Beyond the Kale briefing recap

I attended the February 11, 2014, CFF Urban Agriculture Working Group briefing about the forthcoming book–Beyond the Kale: Urban Agriculture and Social Justice Activism in New York City–and found the afternoon to be extremely interesting, engaging, and informative.


Nevin Cohen and Kristin Reynolds, authors of the book, shared key findings from their participatory, practitioner/activist-centered academic research.  Urban ag community leaders (“visionaries” and “heroes” apply) then moved things from the head to the heart, delivering impassioned, compelling testimony validating and further humanizing the research data; the briefing then opened into a discussion including the voices of those funders who were present around the table.Beyond the Kale Nevin

The day’s combination of academic analysis and activist/practitioner ground truth resulted in a remarkable briefing, one that transferred important, necessary, irrefutable knowledge and awareness of the structural oppression that continues to shape the urban ag landscape.
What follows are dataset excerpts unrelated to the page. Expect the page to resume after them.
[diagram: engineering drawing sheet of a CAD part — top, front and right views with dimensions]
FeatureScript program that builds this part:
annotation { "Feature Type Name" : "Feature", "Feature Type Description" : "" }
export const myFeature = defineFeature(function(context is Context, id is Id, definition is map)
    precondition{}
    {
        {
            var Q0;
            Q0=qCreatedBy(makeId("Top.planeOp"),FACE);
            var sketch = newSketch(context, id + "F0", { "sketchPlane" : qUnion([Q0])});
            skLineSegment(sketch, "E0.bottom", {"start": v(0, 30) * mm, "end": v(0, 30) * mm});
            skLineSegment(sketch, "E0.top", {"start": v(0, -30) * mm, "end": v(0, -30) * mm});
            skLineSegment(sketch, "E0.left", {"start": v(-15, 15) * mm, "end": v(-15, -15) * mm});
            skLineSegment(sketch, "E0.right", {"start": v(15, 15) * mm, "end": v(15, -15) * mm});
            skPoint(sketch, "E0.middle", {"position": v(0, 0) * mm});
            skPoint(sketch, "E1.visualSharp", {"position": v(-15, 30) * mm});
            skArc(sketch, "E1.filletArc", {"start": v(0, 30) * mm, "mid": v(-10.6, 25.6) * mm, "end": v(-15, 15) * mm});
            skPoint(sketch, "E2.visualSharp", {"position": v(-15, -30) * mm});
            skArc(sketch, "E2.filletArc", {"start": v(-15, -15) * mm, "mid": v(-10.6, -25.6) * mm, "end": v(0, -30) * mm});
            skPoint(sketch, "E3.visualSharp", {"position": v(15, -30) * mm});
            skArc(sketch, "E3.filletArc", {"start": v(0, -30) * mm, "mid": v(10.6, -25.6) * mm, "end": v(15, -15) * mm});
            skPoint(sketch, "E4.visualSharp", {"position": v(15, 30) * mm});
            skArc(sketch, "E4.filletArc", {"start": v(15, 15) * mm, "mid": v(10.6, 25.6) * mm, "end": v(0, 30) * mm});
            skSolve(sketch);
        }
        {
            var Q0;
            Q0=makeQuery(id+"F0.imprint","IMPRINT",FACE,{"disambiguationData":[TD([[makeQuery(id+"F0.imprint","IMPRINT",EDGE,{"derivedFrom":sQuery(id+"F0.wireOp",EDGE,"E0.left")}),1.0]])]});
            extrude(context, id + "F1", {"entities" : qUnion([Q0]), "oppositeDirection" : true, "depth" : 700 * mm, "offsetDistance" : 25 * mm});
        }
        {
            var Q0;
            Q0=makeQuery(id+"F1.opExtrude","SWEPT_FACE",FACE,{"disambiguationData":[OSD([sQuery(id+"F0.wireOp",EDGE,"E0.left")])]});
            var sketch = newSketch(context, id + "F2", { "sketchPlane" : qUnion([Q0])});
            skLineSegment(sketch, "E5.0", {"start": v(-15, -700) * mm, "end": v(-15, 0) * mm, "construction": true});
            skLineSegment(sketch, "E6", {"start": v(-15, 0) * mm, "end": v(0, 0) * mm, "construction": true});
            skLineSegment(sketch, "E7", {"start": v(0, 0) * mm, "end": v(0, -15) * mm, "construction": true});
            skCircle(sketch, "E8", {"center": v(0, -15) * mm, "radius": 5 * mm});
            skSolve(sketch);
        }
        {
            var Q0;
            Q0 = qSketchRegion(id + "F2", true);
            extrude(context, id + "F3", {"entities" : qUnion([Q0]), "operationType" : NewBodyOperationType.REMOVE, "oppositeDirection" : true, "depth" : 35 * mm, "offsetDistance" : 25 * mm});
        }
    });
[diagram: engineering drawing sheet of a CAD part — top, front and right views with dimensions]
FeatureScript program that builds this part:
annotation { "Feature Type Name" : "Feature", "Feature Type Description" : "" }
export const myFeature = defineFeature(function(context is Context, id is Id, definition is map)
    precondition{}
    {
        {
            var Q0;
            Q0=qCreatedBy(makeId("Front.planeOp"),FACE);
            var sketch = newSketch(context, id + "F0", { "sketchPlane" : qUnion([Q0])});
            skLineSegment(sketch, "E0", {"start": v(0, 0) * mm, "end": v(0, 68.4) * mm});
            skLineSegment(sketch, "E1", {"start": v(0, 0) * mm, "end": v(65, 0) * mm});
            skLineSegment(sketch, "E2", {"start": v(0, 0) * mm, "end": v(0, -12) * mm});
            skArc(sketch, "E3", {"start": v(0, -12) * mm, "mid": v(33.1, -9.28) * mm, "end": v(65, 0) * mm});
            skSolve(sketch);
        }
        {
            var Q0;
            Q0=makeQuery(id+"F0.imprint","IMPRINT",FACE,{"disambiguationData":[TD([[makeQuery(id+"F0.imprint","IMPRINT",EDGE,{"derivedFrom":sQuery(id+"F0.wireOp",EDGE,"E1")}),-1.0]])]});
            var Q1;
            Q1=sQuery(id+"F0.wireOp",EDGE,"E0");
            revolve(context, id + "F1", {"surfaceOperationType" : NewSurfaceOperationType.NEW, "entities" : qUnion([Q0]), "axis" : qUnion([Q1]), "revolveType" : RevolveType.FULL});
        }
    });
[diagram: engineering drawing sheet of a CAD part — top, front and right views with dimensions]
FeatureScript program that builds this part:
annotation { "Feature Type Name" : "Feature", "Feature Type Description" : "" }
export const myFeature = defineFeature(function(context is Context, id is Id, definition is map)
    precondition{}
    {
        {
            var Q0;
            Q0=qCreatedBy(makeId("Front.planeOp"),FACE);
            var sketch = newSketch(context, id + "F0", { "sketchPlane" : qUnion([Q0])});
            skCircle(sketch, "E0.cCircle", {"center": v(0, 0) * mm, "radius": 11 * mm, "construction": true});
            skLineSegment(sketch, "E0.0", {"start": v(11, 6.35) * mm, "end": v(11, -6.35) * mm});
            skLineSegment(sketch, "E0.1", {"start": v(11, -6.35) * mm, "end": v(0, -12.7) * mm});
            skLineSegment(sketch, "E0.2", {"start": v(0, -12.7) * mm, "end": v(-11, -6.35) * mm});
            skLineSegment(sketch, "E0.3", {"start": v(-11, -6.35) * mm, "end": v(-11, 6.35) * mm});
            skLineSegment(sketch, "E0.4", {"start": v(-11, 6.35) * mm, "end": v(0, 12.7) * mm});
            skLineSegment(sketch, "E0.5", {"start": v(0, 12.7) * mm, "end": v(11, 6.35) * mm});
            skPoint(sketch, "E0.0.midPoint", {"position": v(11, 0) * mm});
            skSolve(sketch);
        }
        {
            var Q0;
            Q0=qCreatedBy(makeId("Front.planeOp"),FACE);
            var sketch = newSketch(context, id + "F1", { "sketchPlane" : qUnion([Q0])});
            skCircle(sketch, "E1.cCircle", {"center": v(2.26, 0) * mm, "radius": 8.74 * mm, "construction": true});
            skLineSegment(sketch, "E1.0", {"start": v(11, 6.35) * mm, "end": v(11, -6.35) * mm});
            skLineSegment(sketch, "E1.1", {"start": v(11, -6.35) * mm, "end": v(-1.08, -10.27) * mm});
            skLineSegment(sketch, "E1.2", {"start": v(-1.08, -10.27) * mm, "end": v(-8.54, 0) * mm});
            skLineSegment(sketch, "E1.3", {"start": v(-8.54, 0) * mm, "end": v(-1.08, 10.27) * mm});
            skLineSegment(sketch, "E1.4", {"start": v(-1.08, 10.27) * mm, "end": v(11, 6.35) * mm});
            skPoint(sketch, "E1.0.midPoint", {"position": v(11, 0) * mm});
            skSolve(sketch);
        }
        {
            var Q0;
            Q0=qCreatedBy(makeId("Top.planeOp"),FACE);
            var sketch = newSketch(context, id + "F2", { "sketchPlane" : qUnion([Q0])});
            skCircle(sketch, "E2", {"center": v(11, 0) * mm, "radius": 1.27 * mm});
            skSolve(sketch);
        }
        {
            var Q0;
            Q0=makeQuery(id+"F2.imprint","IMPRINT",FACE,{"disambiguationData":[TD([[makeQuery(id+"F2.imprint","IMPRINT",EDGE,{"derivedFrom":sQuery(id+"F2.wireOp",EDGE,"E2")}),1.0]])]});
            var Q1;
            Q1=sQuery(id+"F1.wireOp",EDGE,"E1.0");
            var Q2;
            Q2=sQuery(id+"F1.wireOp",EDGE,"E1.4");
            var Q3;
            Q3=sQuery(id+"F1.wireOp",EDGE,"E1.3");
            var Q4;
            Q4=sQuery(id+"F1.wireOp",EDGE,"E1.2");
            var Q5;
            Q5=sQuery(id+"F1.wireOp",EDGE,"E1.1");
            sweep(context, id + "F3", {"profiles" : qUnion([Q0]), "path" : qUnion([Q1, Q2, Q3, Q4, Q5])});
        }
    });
The key to the event’s success was in having the voices of two exceptionally thoughtful and informed academics diving into the socioeconomic and political complexities and inequities in combination with the voices of Leticia Alanis, Ray Figueroa, Karen Washington, Yonnette Fleming, Maggie Cheney, and Tanya Fields.

Funders are, of course, all too often told what they want to hear. This briefing hewed closer to hard truths, articulately delivered with great passion.

There is an ongoing access chasm defined by race/class/gender that reinforces the status quo: longstanding urban ag community leaders of color in struggle to connect with desperately needed technical assistance, capacity development, and financing.

The result is that the “micro-hubs of food, education, and community” in low income neighborhoods that these practitioners have nurtured remain perpetually mired in a shortage of resources, while the mainstream media and a majority of large donors celebrate and support a constellation of urban ag projects that look very different in terms of race (primarily white leadership) and class.

I thank all of the participants and organizers for offering such an engaging briefing. If there was any doubt about the social injustices playing out across and within our burgeoning urban ag scene, the briefing went a long way toward dispelling such notions. Keeping this essential message front and center within CFF’s outreach to a broader constituency of funders–and exploring ways to facilitate action and support mobilizing more equitable access–these seem key to our work ahead.